To approach the problem, we are going to analyze how much turning a single step-up into a step-down can affect the result of \(\mathit{Amp}\). The reasoning is as follows: \(\mathit{Runs}\) grows by \(1\) for every step-down in the sequence, therefore if \(\mathit{Amp}\) grows by at most some constant \(c\) for every such step-down, then we can conclude that \(\mathit{Amp}(X) \le c \cdot \mathit{Runs}(X)\) for every sequence \(X\).

Let’s go back to the original definition of \(\mathit{Amp}\):

A step-up corresponds to a \(1\) in the pairwise order.
A step-down corresponds to a \(-1\) in the pairwise order.

Turning a step-up into a step-down therefore amounts to retrieving \(2\) from every subsequent element of the prefix sum (the shadow). This does not change the size of the sequence, nor the number of equivalent elements, so we only need to check how it affects the peak-to-peak amplitude of the shadow, which is the absolute difference between its extrema.

The maximum disorder that the proposed swap can introduce is when the minimum of the shadow is on the left of the changed element, and the maximum of the shadow on its right. In such a scenario, \(2\) will be retrieved from the maximum of the shadow, while the minimum will remained unchanged, leading to a net reduction of \(2\) from the \(\mathit{PTP}\).
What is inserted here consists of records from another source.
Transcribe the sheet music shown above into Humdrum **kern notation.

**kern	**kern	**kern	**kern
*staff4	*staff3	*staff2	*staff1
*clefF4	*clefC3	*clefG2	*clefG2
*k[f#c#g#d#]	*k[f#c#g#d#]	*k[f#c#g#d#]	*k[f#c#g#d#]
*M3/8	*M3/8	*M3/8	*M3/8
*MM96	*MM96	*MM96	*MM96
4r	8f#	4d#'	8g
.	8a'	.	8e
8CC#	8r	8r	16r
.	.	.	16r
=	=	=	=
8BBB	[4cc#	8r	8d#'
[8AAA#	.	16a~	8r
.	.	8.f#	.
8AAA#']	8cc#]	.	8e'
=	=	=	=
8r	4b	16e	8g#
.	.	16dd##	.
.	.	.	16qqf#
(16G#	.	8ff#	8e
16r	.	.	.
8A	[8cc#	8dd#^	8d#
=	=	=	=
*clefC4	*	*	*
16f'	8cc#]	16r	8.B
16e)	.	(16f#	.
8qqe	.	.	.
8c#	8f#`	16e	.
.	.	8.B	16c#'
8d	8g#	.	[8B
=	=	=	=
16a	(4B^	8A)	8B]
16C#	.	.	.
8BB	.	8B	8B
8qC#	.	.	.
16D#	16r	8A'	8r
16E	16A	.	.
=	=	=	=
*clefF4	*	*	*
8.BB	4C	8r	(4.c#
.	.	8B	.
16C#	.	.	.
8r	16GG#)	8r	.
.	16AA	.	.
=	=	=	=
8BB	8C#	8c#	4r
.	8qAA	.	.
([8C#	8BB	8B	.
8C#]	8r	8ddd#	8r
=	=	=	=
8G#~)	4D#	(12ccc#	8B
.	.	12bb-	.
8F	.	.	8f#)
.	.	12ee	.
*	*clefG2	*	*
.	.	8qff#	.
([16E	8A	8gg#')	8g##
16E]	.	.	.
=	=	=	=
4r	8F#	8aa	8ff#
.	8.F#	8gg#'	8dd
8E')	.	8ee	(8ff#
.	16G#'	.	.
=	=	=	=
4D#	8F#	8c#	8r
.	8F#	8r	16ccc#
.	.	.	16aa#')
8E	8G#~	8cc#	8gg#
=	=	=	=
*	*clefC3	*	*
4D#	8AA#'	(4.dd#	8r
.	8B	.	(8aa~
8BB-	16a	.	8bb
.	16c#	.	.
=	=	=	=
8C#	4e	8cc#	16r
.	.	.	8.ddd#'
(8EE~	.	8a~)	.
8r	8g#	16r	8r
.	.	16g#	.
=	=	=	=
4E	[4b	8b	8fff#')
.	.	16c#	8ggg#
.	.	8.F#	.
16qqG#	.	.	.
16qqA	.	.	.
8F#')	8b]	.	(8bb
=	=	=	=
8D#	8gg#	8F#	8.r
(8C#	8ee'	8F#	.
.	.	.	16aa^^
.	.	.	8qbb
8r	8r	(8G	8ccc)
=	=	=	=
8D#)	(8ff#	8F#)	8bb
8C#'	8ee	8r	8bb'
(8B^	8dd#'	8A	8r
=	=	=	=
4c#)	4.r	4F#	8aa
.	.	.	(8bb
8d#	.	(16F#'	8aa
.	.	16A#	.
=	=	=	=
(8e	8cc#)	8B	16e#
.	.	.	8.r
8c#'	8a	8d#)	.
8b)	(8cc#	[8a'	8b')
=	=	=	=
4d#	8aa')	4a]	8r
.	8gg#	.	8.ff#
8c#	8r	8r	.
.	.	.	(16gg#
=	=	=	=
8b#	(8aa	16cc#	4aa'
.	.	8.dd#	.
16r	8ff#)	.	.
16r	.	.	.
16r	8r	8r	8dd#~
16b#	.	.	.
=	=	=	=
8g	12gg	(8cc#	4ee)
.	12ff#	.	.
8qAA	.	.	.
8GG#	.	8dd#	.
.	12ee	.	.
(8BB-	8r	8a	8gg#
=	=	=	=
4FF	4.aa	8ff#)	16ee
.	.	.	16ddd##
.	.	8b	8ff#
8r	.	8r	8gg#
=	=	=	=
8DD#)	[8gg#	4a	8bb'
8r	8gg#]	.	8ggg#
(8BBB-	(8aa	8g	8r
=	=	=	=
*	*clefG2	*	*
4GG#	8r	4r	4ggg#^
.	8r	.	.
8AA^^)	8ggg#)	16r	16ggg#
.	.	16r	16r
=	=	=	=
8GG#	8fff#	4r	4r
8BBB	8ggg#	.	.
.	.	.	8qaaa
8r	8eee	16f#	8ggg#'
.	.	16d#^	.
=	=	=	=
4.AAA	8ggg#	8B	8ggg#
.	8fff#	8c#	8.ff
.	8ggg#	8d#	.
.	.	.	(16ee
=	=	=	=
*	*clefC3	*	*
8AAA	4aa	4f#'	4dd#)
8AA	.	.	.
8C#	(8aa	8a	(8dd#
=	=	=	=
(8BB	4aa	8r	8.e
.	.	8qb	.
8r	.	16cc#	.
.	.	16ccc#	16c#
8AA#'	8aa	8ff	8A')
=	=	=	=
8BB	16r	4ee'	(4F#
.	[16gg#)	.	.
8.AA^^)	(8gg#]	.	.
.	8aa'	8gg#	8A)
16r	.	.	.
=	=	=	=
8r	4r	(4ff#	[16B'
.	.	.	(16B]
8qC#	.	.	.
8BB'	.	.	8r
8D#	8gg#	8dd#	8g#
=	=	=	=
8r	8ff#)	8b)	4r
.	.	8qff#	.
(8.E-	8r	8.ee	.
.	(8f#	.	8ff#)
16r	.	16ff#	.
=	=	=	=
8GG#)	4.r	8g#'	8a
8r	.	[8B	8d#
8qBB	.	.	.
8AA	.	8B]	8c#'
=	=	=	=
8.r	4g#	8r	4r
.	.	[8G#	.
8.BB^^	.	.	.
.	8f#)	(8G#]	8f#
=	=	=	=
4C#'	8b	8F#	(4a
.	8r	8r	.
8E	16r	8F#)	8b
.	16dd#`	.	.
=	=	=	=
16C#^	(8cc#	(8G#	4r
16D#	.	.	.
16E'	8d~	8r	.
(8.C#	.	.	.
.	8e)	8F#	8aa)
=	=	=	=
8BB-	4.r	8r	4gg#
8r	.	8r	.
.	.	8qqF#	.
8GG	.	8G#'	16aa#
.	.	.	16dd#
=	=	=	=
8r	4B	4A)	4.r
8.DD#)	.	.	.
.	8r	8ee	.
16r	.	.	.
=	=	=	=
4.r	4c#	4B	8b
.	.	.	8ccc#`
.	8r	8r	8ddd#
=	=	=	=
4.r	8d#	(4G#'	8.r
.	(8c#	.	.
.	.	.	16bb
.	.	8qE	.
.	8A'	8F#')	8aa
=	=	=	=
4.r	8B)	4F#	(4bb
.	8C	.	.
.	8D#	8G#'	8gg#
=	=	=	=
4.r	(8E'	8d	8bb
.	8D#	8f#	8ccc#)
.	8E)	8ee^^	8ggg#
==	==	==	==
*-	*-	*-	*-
Plot illustrating an example of a step-down increasing disorder by 2

For a given input size, the value of \(Amp\) increases as much as \(\mathit{PTP}\) decreases as long as we are dealing with a sequence of distinct elements. It follows that a step-down can introduce no more than \(2\) units of disorder in \(\mathit{Amp}\), which allows use to validate the original conjecture that \(c = 2\), and to conclude by validating the following relationship:

\[\mathit{Amp}(X) \le 2 \mathit{Runs}(X)\]

While a nice stepping stone, it feels like this result only tells a part of the whole story: my gut feeling is that there is much more to be said about the relationship between \(\mathit{Amp}\) and \(\mathit{Runs}\). I plan to revisit it in the future, be it only to properly analyze where \(\mathit{Amp}\) sits in the partial ordering of measures of disorder.